As a rule, physical activity of any kind is good for the heart, which is why the American Heart Association (AHA) includes regular exercise as part of its Life’s Simple 7 action plan. But is one activity better than another when it comes to a healthy heart? That’s what a recent study published in the British Journal of Sports Medicine sought to find out.
A team of researchers, including lead author Emmanuel Stamatakis with the University of Sydney in Australia, focused on six popular high-intensity sports—aerobics, cycling, football (soccer), racquet sports, running, and swimming—to see if one proved more beneficial than the others in terms of cardiac health. According to their findings, racquet sports such as tennis, racquetball, and squash were the star of the show.

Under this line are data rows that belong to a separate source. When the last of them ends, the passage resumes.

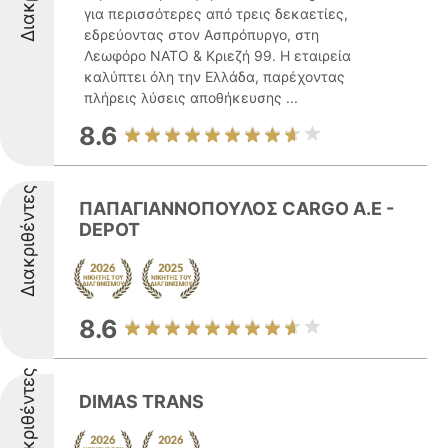
για περισσότερες από τρεις δεκαετίες,
εδρεύοντας στον Ασπρόπυργο, στη
Λεωφόρο NATO & Κριεζή 99. Η εταιρεία
καλύπτει όλη την Ελλάδα, παρέχοντας
πλήρεις λύσεις αποθήκευσης ...
8.6
Διακριθέντες
ΠΑΠΑΓΙΑΝΝΟΠΟΥΛΟΣ CARGO Α.Ε -
DEPOT
8.6
Διακριθέντες
DIMAS TRANS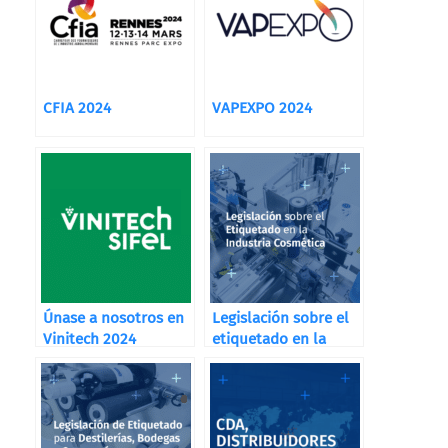
CFIA 2024
VAPEXPO 2024
Únase a nosotros en
Legislación sobre el
Vinitech 2024
etiquetado en la
Industria Cosmética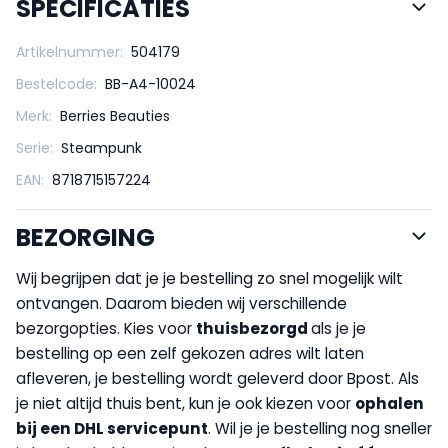
SPECIFICATIES
Artikelnummer:
504179
Bestelcode:
BB-A4-10024
Merk:
Berries Beauties
Serie:
Steampunk
EAN:
8718715157224
BEZORGING
Wij begrijpen dat je je bestelling zo snel mogelijk wilt
ontvangen. Daarom bieden wij verschillende
bezorgopties. Kies voor
thuisbezorgd
als je je
bestelling op een zelf gekozen adres wilt laten
afleveren, je bestelling wordt geleverd door Bpost. Als
je niet altijd thuis bent, kun je ook kiezen voor
op
halen
bij een DHL servicepunt
. Wil je je bestelling nog sneller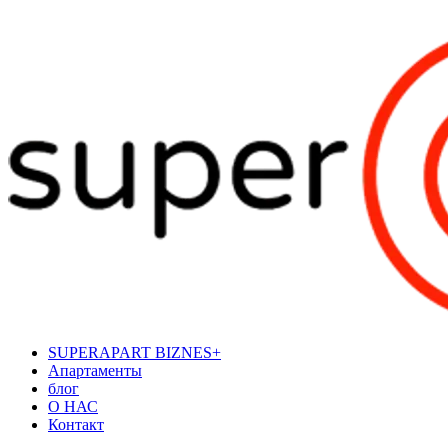
SUPERAPART BIZNES+
Апартаменты
блог
О НАС
Контакт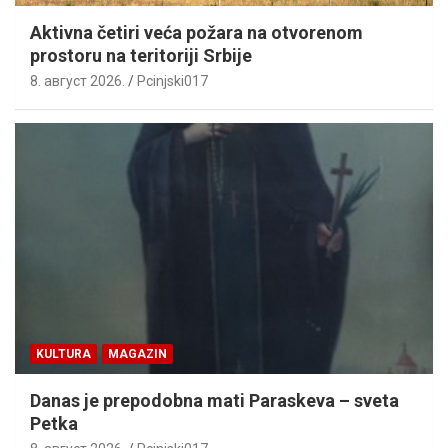
Aktivna četiri veća požara na otvorenom
prostoru na teritoriji Srbije
8. август 2026.
Pcinjski017
KULTURA
MAGAZIN
Danas je prepodobna mati Paraskeva – sveta
Petka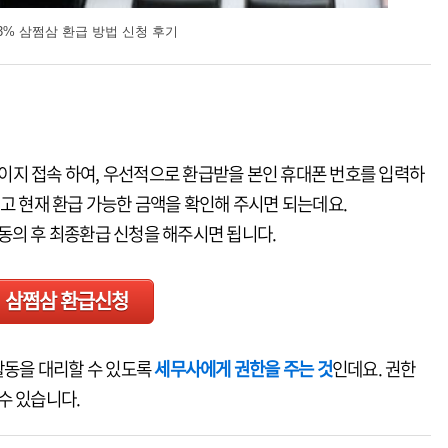
.3% 삼쩜삼 환급 방법 신청 후기
페이지 접속 하여, 우선적으로 환급받을 본인 휴대폰 번호를 입력하
시고 현재 환급 가능한 금액을 확인해 주시면 되는데요.
동의 후 최종환급 신청을 해주시면 됩니다.
삼쩜삼 환급신청
활동을 대리할 수 있도록
세무사에게 권한을 주는 것
인데요. 권한
수 있습니다.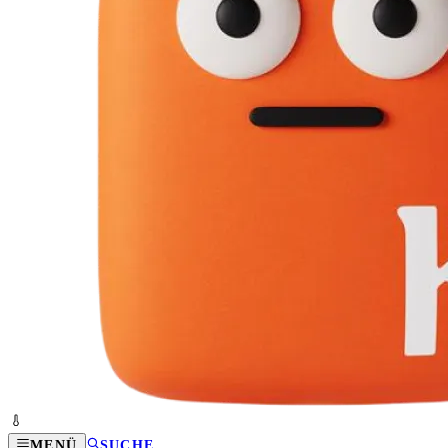
MENÜ
SUCHE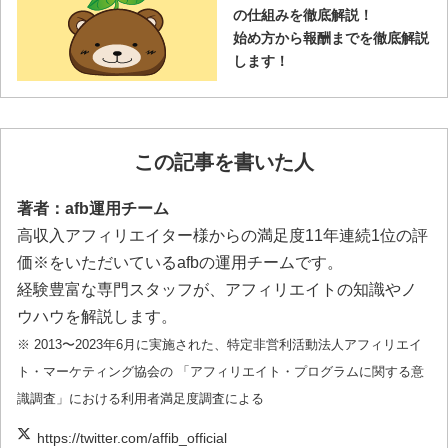
の仕組みを徹底解説！
始め方から報酬までを徹底解説
します！
この記事を書いた人
著者：afb運用チーム
高収入アフィリエイター様からの満足度11年連続1位の評
価※をいただいているafbの運用チームです。
経験豊富な専門スタッフが、アフィリエイトの知識やノ
ウハウを解説します。
※ 2013〜2023年6月に実施された、特定非営利活動法人アフィリエイ
ト・マーケティング協会の 「アフィリエイト・プログラムに関する意
識調査」における利用者満足度調査による
https://twitter.com/affib_official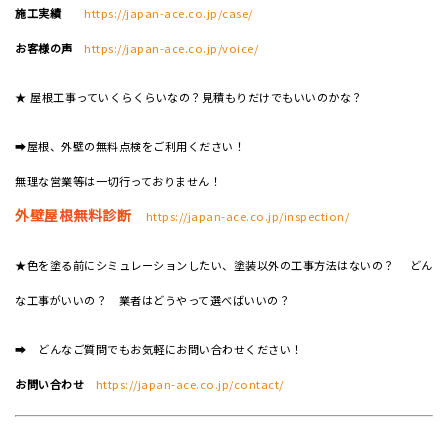
施工実績
https://japan-ace.co.jp/case/
お客様の声
https://japan-ace.co.jp/voice/
★ 屋根工事っていくらくらいなの？見積もりだけでもいいのかな？
➡屋根、外壁の無料点検をご利用ください！
無理な営業等は一切行っておりません！
外壁屋根無料診断
https://japan-ace.co.jp/inspection/
★色を塗る前にシミュレーションしたい、塗装以外の工事方法はないの？ どん
な工事がいいの？ 業者はどうやって選べばいいの？
➡ どんなご質問でもお気軽にお問い合わせください！
お問い合わせ
https://japan-ace.co.jp/contact/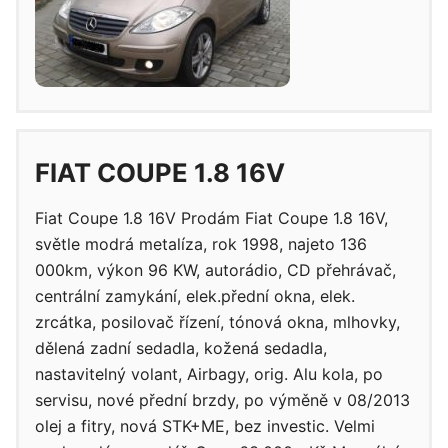
FIAT COUPE 1.8 16V
Fiat Coupe 1.8 16V Prodám Fiat Coupe 1.8 16V,
světle modrá metalíza, rok 1998, najeto 136
000km, výkon 96 KW, autorádio, CD přehrávač,
centrální zamykání, elek.přední okna, elek.
zrcátka, posilovač řízení, tónová okna, mlhovky,
dělená zadní sedadla, kožená sedadla,
nastavitelný volant, Airbagy, orig. Alu kola, po
servisu, nové přední brzdy, po výměně v 08/2013
olej a fitry, nová STK+ME, bez investic. Velmi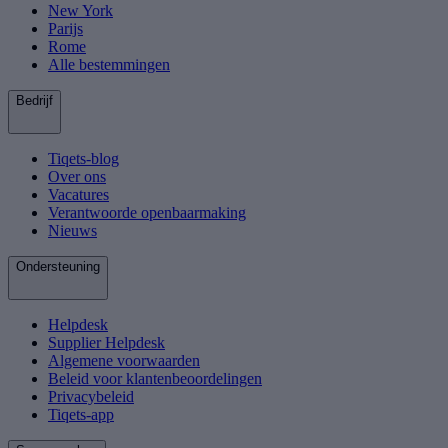
New York
Parijs
Rome
Alle bestemmingen
Bedrijf
Tiqets-blog
Over ons
Vacatures
Verantwoorde openbaarmaking
Nieuws
Ondersteuning
Helpdesk
Supplier Helpdesk
Algemene voorwaarden
Beleid voor klantenbeoordelingen
Privacybeleid
Tiqets-app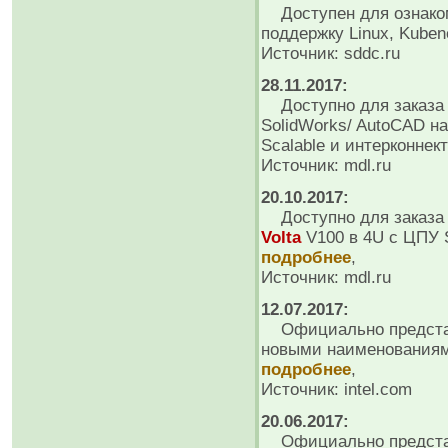
Доступен для ознакомл
поддержку Linux, Kuben
Источник: sddc.ru
28.11.2017:
Доступно для заказа V
SolidWorks/ AutoCAD н
Scalable и интерконне
Источник: mdl.ru
20.10.2017:
Доступно для заказа р
Volta
V100 в 4U c ЦПУ S
подробнее
,
Источник: mdl.ru
12.07.2017:
Официально представ
новыми наименованиями
подробнее
,
Источник: intel.com
20.06.2017:
Официально предста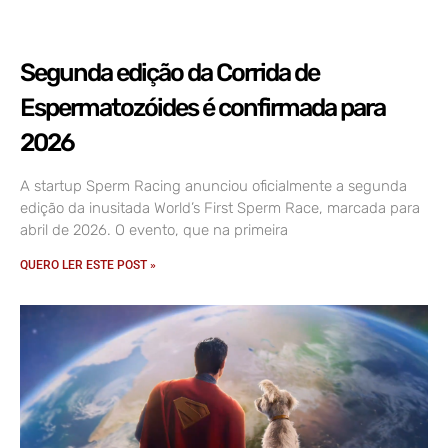
Segunda edição da Corrida de
Espermatozóides é confirmada para
2026
A startup Sperm Racing anunciou oficialmente a segunda
edição da inusitada World’s First Sperm Race, marcada para
abril de 2026. O evento, que na primeira
QUERO LER ESTE POST »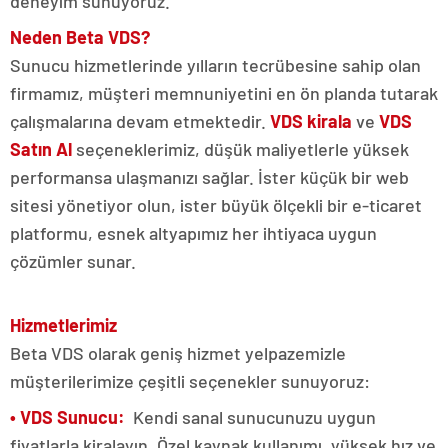
deneyim sunuyoruz.
Neden Beta VDS?
Sunucu hizmetlerinde yılların tecrübesine sahip olan
firmamız, müşteri memnuniyetini en ön planda tutarak
çalışmalarına devam etmektedir.
VDS kirala
ve
VDS
Satın Al
seçeneklerimiz, düşük maliyetlerle yüksek
performansa ulaşmanızı sağlar. İster küçük bir web
sitesi yönetiyor olun, ister büyük ölçekli bir e-ticaret
platformu, esnek altyapımız her ihtiyaca uygun
çözümler sunar.
Hizmetlerimiz
Beta VDS olarak geniş hizmet yelpazemizle
müşterilerimize çeşitli seçenekler sunuyoruz:
• VDS Sunucu:
Kendi sanal sunucunuzu uygun
fiyatlarla kiralayın. Özel kaynak kullanımı, yüksek hız ve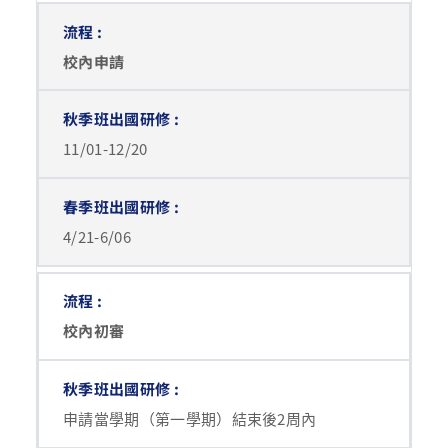
校內申請
11/01-12/20
4/21-6/06
校內初審
申請當學期（第一學期）結束後2周內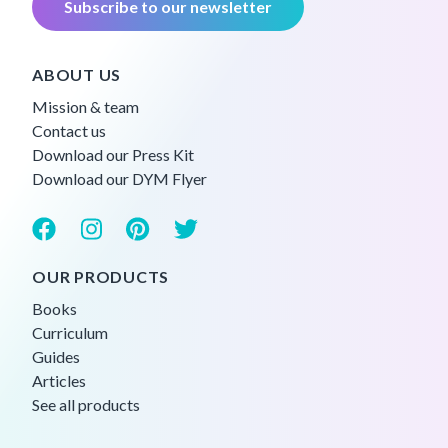
Subscribe to our newsletter
ABOUT US
Mission & team
Contact us
Download our Press Kit
Download our DYM Flyer
OUR PRODUCTS
Books
Curriculum
Guides
Articles
See all products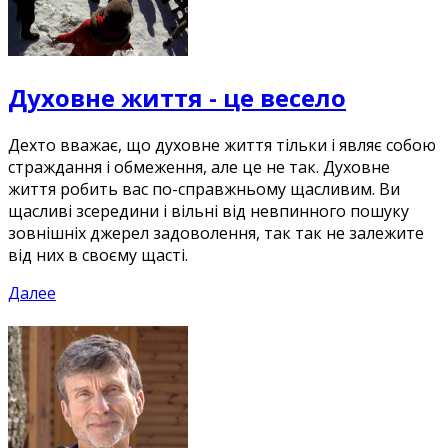
Духовне життя - це весело
Дехто вважає, що духовне життя тільки і являє собою
страждання і обмеження, але це не так. Духовне
життя робить вас по-справжньому щасливим. Ви
щасливі зсередини і вільні від невпинного пошуку
зовнішніх джерел задоволення, так так не залежите
від них в своєму щасті.
Далее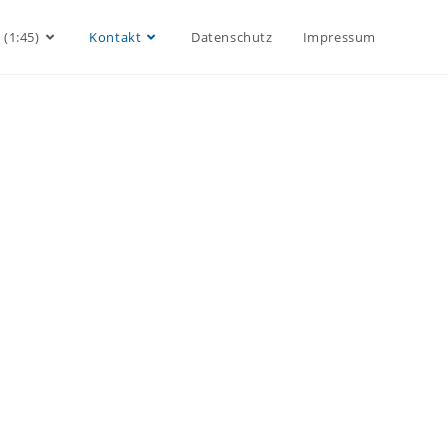
 (1:45)
Kontakt
Datenschutz
Impressum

In looking at the health data for more than 80,000 individuals, Stamatakis and his colleagues found that racquet sport players were 56 percent less likely to die of heart-related causes and 47 percent less likely to suffer premature death from any cause.
“You have to take into account the characteristics of this activity,” said Stamatakis. “It’s characterized by short bouts of intense activity in a way that they mimic high-intensity interval training. It could be that this is the main reason.” Indeed, the AHA recommends a combination of both moderate exercise and high-intensity or “vigorous” activity each week for the greatest heart health benefits.
After racquet sports, swimming and aerobics offered the most heart health benefits. However, Stamatakis stressed that regardless of the activity, the key is to stay physically active on a regular basis—and whatever exercise an individual found enjoyable and could do regularly was likely to offer significant advantages in terms of heart health.